India’s economy grew at a sharp 7.8 percent in the April-June quarter of FY26, hitting a five-quarter high and beating all market expectations, according to data released by the Ministry of Statistics on Friday. The strong numbers were mainly driven by robust services activity and steady support from manufacturing and agriculture.

This is the second straight quarter of better-than-expected growth. In January-March, GDP had risen 7.4 percent, while the first quarter of FY25 had seen 6.5 percent growth. The Reserve Bank of India (RBI) had forecast growth to slow to 6.5 percent in April-June, but the actual outcome was far higher, surprising both policymakers and analysts.

Economists said the higher growth will cushion the Indian economy against challenges such as the 50 percent tariff imposed by the United States on Indian goods earlier this month. “Growth was expected to be strong this quarter, but this performance has gone beyond expectations,” said Madan Sabnavis, Chief Economist at Bank of Baroda.

The services sector remained the biggest growth driver, expanding 9.3 percent — its fastest pace in two years. Trade, hotels, transport and communication grew 8.6 percent, while financial, real estate and professional services rose 9.5 percent. Public administration and defence activity surged 9.8 percent, reflecting higher government spending. Overall Gross Value Added (GVA), considered a more accurate measure of economic activity, stood at 7.6 percent, a six-quarter high.

Agriculture grew steadily at 3.7 percent, more than double the pace of the same quarter last year. Manufacturing activity also accelerated, rising 7.7 percent compared to 4.8 percent in January-March. However, mining and quarrying contracted due to heavy rains, while construction slowed to 7.6 percent, a nine-quarter low. Utilities such as electricity and water supply grew only 0.5 percent because of lower demand during the unusually wet season.

Private consumption — which makes up more than half of India’s GDP — rose 7 percent, slightly lower than last year’s 8.3 percent but higher than 6 percent in the previous quarter. Investments grew by 7.8 percent, while government spending rebounded strongly, rising 7.4 percent after shrinking in the January-March period.

Analysts said that the impressive GDP figures were helped by low inflation, which kept real growth higher. However, nominal GDP growth, which does not adjust for inflation, slowed to 8.8 percent — the lowest in three quarters.

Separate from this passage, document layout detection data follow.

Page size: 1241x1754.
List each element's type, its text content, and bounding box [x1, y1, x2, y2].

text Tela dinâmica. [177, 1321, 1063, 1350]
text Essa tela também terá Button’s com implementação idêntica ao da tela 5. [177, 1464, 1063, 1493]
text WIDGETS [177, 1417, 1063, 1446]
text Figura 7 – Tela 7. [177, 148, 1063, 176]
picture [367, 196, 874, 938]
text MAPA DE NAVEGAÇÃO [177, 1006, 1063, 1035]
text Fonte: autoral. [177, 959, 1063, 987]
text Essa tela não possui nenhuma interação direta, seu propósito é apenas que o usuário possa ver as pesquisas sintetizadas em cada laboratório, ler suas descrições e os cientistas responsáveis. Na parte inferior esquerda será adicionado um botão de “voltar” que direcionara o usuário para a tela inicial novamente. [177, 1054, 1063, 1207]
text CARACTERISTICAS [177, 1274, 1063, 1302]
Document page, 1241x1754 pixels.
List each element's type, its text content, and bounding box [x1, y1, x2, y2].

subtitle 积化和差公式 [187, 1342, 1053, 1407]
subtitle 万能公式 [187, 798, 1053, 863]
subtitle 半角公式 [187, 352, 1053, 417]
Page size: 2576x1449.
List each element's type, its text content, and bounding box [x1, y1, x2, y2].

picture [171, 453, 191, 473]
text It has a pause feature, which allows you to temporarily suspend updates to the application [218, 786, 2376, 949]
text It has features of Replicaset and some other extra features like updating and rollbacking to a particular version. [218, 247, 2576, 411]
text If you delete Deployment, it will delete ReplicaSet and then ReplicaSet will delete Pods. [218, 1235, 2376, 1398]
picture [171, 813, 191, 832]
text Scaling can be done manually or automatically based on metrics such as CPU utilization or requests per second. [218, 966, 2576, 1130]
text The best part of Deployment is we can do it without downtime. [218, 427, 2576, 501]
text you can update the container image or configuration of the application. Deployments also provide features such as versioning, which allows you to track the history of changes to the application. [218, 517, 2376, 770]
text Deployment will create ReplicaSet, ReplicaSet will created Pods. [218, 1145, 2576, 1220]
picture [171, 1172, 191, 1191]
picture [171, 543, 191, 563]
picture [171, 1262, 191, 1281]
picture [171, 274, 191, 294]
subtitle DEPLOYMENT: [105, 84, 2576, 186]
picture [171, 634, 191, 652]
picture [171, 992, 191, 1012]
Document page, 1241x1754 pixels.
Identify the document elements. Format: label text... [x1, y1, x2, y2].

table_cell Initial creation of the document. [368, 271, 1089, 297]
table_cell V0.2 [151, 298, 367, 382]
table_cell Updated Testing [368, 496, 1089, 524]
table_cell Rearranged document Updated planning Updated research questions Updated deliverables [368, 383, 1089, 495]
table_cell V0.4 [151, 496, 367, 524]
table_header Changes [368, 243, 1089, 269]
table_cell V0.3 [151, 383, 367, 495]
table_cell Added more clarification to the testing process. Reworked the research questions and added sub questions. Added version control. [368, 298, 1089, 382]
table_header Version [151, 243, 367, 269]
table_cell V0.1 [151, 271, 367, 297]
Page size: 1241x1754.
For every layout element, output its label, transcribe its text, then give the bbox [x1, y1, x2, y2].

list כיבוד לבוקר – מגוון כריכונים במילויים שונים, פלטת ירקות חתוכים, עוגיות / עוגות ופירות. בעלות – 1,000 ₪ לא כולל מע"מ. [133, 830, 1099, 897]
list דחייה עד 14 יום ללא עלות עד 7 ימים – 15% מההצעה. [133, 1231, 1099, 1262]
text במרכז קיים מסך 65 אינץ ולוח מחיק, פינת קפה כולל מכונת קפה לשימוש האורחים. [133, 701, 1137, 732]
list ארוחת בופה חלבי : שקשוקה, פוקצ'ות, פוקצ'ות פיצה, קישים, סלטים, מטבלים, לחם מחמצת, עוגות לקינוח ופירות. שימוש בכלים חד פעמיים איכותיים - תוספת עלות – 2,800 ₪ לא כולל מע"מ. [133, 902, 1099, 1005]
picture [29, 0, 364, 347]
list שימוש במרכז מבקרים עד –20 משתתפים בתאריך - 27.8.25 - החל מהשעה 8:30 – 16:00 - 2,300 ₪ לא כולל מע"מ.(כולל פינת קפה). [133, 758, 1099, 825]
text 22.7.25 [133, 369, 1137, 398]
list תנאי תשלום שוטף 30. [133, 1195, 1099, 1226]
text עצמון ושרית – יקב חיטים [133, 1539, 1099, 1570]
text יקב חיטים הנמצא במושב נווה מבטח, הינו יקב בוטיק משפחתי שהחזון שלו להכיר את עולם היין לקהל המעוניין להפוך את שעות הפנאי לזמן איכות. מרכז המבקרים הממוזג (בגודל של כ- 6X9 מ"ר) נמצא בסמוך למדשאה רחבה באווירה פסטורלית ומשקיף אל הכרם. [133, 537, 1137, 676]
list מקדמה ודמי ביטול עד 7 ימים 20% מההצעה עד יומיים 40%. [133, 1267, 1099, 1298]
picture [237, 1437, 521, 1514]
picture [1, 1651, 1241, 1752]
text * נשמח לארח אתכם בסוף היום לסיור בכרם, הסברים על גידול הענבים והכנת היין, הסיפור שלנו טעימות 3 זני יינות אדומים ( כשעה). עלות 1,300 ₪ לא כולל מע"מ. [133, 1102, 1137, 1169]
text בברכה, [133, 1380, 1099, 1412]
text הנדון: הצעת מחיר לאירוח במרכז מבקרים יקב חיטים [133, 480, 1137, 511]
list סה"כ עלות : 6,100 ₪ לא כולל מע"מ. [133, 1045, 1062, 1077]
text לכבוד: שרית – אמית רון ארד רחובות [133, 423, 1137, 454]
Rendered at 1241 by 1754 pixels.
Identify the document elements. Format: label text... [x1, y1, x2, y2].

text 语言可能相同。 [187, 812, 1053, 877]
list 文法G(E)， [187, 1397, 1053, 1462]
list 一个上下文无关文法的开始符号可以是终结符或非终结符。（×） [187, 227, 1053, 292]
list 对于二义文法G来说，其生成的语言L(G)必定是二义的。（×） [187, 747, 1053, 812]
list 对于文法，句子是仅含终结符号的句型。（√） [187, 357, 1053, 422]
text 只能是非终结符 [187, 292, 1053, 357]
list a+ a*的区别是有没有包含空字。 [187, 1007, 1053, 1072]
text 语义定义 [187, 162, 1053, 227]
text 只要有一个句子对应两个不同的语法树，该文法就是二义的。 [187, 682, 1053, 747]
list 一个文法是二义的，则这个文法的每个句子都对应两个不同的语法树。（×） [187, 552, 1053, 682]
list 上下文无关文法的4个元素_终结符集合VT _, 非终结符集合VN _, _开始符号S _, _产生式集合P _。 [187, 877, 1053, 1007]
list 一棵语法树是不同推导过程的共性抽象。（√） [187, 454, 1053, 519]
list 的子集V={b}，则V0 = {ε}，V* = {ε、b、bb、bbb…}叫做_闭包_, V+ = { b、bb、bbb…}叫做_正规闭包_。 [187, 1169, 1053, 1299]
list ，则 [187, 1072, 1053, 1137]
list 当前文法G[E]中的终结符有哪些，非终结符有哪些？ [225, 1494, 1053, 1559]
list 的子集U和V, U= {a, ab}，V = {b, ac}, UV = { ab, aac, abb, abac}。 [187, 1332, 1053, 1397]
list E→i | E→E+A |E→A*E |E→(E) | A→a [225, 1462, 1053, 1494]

Despite external risks, experts remain positive on India’s outlook. “With reforms gaining traction and inflation staying modest, India continues to stand out as the most compelling macro story in a gloomy global environment,” said Sujan Hajra, Chief Economist at Anand Rathi Financial Services. He added that full-year growth is likely to average around 6.5 percent, with corporate earnings expected to rise by 11 to 13 percent.

The government has already announced reforms to support growth, including GST rationalisation and tax cuts under the new income tax regime. With services booming, manufacturing picking up, and investments holding steady, India looks set to remain one of the fastest-growing major economies in the world.